While it’s true that some skeptics believe the climate isn’t changing at all, others of us are well aware that the climate is changing. Our beef is with two assumptions that liberals often make: that man is changing the climate with our actions and that man can solve the problem with different actions.
Whether it’s just cyclical, random, or truly man-made is a question that has not definitively been answered yet. Most honest scientists – the ones who do not base their expert opinion based upon political ideologies – will tell you that man possibly accounts for most, some, or none of the factors that are in play for the climate to change. Those who say that it’s almost completely man-made are either saying so for political reasons or because it’s the premise they’re trying to prove.
The reality is that nobody knows for sure why the climate has been weird for a while. It could be climate change. It could be that in this super-connected world we are more exposed to the effects of climate change. It could be fluctuations with the sun or the moon. It could be activity within the earth’s core. The list of possible reasons for climate change is huge.
“Skeptics are anti-science”
This is my favorite misconception because it’s the exact opposite of the truth. We’re very much in favor of science. We simply want more of it. There has never been an exhaustive exploration of climate change that wasn’t influenced by governments or personal ideology.
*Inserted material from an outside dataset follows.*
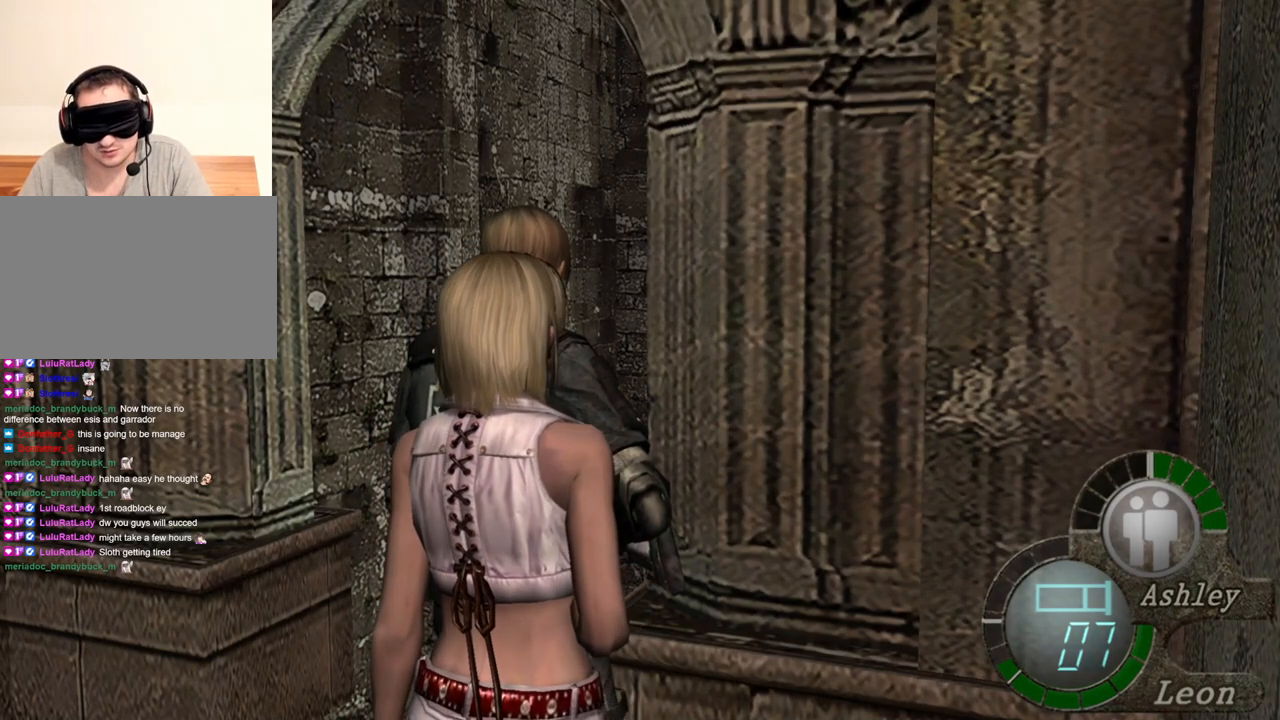
{"keys": [], "mouse": [], "events": []}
Liberals do a disservice to the world when they spread the false idea that this is “settled science.” It’s not even close to being settled (sorry Al Gore). There is so much more to learn, but liberals want to bypass exploratory science and go straight after corrective science. Unfortunately, that’s begging the question. It’s a logical fallacy that states “we know climate change is man made because man’s activities caused the climate to change.”
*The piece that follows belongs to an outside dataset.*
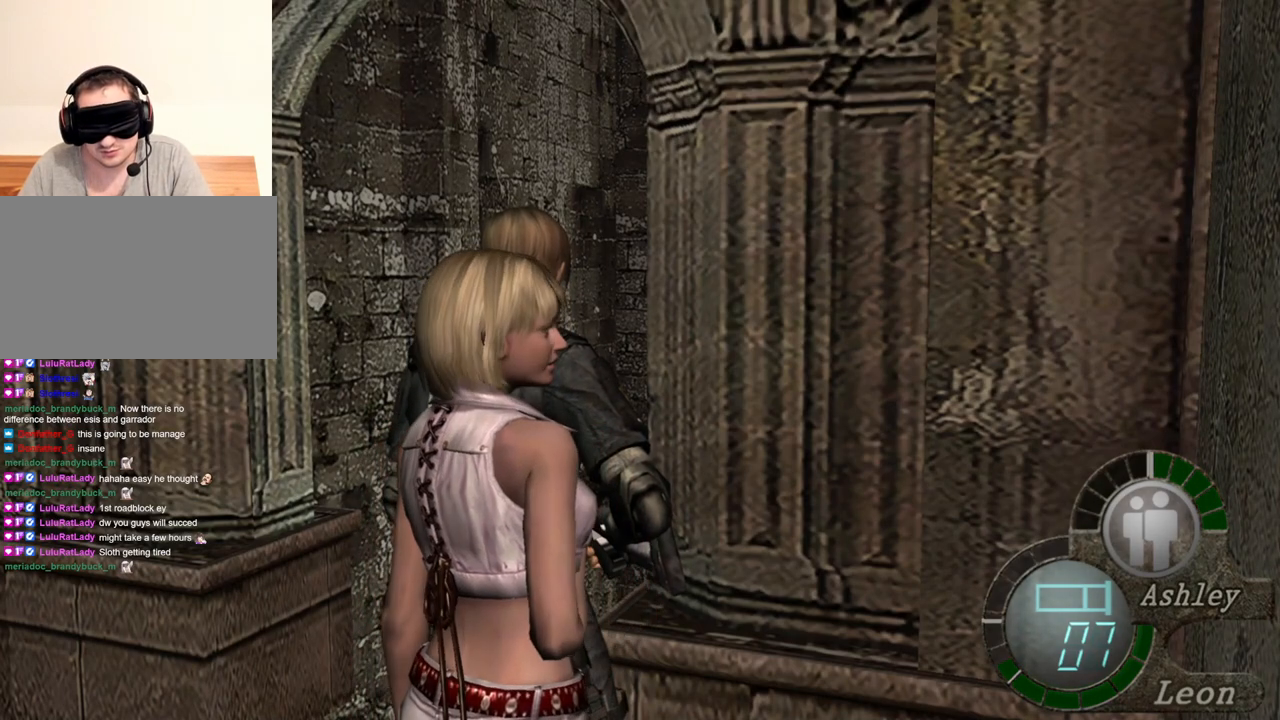
{"keys": [], "mouse": [], "events": []}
In essence, it’s the liberals who are stifling scientific study into the issue by skipping the first step of definitively identifying the root cause. Scientists have allowed decisions to be made from a political perspective instead of pursuing the proper scientific research to prove or disprove man’s involvement with the phenomenon.
“We don’t want to help the environment”
I recycle. I use solar power. I pick up trash when I see it laying on the ground. Unfortunately, my skepticism about the man-made nature of climate change instantly disqualifies me from being an environmentally conscientious American citizen in the eyes of most liberals.
There are more pressing environmental concerns that need to be addressed immediately. Drinking water, for example, is scarce in many parts of the world. This, too, should be considered an environmental issue. I’ve donated to and helped spread the word about fresh water programs, but since I didn’t sign the Greenpeace pledge on my way out of Whole Foods, leftists think I hate the environment.
Many conservatives believe in practical applications to help the environment. Opposing climate regulations and mandates about climate change shouldn’t brand us as unhelpful just because we don’t believe it’s man-made..
“We love our fossil fuels too much”
Those who work for oil companies might love fossil fuels. The coal industry loves fossil fuels. Most of us, even conservatives, don’t “love” fossil fuels. We use them because they help us solve problems. If a better “green” solution comes along that either makes energy cheaper, more abundant, or both, I’d be the first person to call for a shift in energy policy. In the meantime, we need oil, coal, and natural gas.
It’s not anti-conservative for me to pick up trash that I see on the ground. It’s also not anti-liberal to want clearer answers about climate change before buying a Chevy Volt. The sooner we wipe away the labels and focus on the issues, the faster we’ll be able to learn how to best address them.